1. Dispersible calcium phosphate composite particles containing metal nanoparticles, wherein metal nanoparticles having polar functional groups derived from low molecular weights of 1000 or less on their surface are highly packed and discretely supported throughout the calcium phosphate matrix, and the molar ratio of the metal element to the calcium is 0.4 or higher.

2. The metal nanoparticle-containing calcium phosphate composite particle according to claim 1, wherein the metal nanoparticles are gold nanoparticles.

3. The metal nanoparticle-containing calcium phosphate composite particle according to claim 1, wherein the polar functional group is derived from glutathione or 2-mercaptopropionic acid.

4. The metal nanoparticle-containing calcium phosphate composite particle according to claim 1, wherein the particle size of the metal nanoparticles is 6 nm or less.

5. The metal nanoparticle-containing calcium phosphate composite particle according to claim 1, wherein the diameter or major axis of the metal nanoparticle-containing calcium phosphate composite particle is 10 nm or more and 200 nm or less.

6. The metal nanoparticle-containing calcium phosphate composite particle according to claim 1, wherein the calcium phosphate is amorphous calcium phosphate.

7. The metal nanoparticle-containing calcium phosphate composite particle according to claim 1, wherein the fluorescence intensity or X-ray absorption of the metal nanoparticle-containing calcium phosphate composite particle is higher than that of the metal nanoparticle alone.

8. The metal nanoparticle-containing calcium phosphate composite particle according to claim 1, wherein the fluorescence intensity of the metal nanoparticle-containing calcium phosphate composite particle is at least twice as high as the fluorescence intensity of the metal nanoparticle alone.

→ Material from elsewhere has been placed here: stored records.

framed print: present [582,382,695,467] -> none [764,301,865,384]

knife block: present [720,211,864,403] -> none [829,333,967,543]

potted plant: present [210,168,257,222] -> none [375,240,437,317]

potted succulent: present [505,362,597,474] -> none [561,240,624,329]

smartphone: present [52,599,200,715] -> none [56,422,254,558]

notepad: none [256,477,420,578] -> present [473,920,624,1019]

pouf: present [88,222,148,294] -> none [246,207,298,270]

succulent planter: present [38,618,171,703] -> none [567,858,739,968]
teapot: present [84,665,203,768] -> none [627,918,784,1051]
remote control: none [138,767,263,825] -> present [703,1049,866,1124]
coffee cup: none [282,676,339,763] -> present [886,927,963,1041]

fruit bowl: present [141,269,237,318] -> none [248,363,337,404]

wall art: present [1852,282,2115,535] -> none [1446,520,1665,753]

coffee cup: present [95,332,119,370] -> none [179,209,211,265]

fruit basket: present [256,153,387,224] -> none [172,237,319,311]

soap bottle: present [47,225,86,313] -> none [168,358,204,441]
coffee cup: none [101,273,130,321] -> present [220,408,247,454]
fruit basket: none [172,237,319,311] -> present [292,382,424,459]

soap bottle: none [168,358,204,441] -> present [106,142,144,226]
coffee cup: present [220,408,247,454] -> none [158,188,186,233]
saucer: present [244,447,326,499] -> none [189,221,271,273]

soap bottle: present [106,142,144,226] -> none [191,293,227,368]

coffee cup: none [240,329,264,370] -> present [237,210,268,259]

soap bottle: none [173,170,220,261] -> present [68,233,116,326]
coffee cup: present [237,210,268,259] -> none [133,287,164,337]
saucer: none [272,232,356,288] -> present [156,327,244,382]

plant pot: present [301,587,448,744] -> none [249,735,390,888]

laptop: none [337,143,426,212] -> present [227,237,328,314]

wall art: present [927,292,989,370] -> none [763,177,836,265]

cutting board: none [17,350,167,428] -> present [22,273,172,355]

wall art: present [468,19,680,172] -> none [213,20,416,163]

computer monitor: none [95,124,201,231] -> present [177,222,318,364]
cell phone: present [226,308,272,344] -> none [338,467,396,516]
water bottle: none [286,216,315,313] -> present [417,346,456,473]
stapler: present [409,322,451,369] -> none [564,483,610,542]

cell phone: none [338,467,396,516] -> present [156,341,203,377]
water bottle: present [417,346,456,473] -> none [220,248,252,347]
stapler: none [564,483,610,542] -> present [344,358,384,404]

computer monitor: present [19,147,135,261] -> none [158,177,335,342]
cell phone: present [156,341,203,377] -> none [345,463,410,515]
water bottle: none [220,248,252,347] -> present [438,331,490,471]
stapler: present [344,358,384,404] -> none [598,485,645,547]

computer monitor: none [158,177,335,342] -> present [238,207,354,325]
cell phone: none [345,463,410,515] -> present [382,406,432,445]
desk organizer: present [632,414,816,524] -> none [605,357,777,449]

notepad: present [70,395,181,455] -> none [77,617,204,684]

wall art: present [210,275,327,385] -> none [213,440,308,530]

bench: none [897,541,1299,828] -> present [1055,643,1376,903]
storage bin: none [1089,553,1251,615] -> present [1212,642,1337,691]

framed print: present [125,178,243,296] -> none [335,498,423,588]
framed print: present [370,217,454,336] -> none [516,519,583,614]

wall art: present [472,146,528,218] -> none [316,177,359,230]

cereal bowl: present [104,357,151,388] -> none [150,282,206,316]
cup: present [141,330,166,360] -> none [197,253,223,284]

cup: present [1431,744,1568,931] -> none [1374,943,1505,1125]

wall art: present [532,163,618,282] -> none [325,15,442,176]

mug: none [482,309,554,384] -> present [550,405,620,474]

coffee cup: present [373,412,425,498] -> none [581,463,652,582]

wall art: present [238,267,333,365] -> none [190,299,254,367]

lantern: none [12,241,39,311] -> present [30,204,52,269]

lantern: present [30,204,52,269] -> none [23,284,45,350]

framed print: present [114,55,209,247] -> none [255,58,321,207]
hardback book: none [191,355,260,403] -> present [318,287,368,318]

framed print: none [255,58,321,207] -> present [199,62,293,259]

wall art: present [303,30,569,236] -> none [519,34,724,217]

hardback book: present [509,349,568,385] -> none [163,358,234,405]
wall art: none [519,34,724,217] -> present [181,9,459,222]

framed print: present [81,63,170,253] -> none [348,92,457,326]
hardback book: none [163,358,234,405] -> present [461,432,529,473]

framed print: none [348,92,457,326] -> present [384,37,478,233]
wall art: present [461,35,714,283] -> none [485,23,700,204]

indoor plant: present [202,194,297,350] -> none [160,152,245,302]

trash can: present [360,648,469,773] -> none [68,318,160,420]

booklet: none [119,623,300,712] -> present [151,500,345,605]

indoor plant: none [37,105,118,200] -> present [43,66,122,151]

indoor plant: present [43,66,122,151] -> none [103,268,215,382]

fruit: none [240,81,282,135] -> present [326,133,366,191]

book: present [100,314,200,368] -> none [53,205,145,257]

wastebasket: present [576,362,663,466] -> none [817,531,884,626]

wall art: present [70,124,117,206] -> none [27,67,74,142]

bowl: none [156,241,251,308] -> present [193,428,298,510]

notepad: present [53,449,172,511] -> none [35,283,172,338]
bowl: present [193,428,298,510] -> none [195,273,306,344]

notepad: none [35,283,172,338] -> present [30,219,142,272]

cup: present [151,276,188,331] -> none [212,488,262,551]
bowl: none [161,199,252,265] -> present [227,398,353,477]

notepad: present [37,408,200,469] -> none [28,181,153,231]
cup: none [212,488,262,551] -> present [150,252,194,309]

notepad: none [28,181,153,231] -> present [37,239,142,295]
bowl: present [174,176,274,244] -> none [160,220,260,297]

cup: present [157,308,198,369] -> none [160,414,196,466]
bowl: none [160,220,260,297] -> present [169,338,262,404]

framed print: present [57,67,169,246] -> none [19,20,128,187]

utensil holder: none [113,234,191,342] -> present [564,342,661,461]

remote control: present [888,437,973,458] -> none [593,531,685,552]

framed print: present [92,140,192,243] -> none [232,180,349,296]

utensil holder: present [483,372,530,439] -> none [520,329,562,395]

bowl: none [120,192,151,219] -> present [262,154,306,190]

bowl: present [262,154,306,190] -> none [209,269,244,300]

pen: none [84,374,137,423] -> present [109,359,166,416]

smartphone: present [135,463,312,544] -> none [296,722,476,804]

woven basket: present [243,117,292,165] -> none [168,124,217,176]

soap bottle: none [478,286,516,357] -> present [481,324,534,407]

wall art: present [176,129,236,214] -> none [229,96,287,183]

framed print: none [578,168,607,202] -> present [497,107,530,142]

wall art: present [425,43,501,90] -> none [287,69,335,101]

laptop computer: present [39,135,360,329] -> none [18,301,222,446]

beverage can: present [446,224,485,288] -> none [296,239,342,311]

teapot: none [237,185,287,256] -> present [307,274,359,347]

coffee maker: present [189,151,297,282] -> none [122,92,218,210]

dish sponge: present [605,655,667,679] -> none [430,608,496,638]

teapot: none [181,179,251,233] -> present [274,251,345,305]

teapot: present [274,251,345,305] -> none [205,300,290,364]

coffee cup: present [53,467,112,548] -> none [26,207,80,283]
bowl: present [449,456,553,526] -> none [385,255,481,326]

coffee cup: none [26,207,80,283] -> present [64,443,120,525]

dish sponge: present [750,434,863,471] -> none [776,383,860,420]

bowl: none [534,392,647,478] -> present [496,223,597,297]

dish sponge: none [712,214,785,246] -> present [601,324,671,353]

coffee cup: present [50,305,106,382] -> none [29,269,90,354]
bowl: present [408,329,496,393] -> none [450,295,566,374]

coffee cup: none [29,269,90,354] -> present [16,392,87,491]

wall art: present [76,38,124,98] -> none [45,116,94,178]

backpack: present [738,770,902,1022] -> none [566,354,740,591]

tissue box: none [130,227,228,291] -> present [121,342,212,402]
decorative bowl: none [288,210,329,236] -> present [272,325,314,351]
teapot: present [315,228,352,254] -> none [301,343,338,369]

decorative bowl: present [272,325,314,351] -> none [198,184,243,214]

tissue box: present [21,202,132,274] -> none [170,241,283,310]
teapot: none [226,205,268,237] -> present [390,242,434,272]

9. The metal nanoparticle-containing calcium phosphate composite particle according to claim 1, wherein the absolute value of the zeta potential of the metal nanoparticle-containing calcium phosphate composite particle is 5 mV or more.

10. The process includes mixing metal nanoparticles, a calcium-containing solution, and a phosphoric acid-containing solution, stirring to prepare a supersaturated solution, and then allowing it to stand or stir for a certain period of time. The metal nanoparticles have polar functional groups derived from low molecular weights of 1000 or less on their surface. A method for producing composite particles of calcium phosphate containing metal nanoparticles.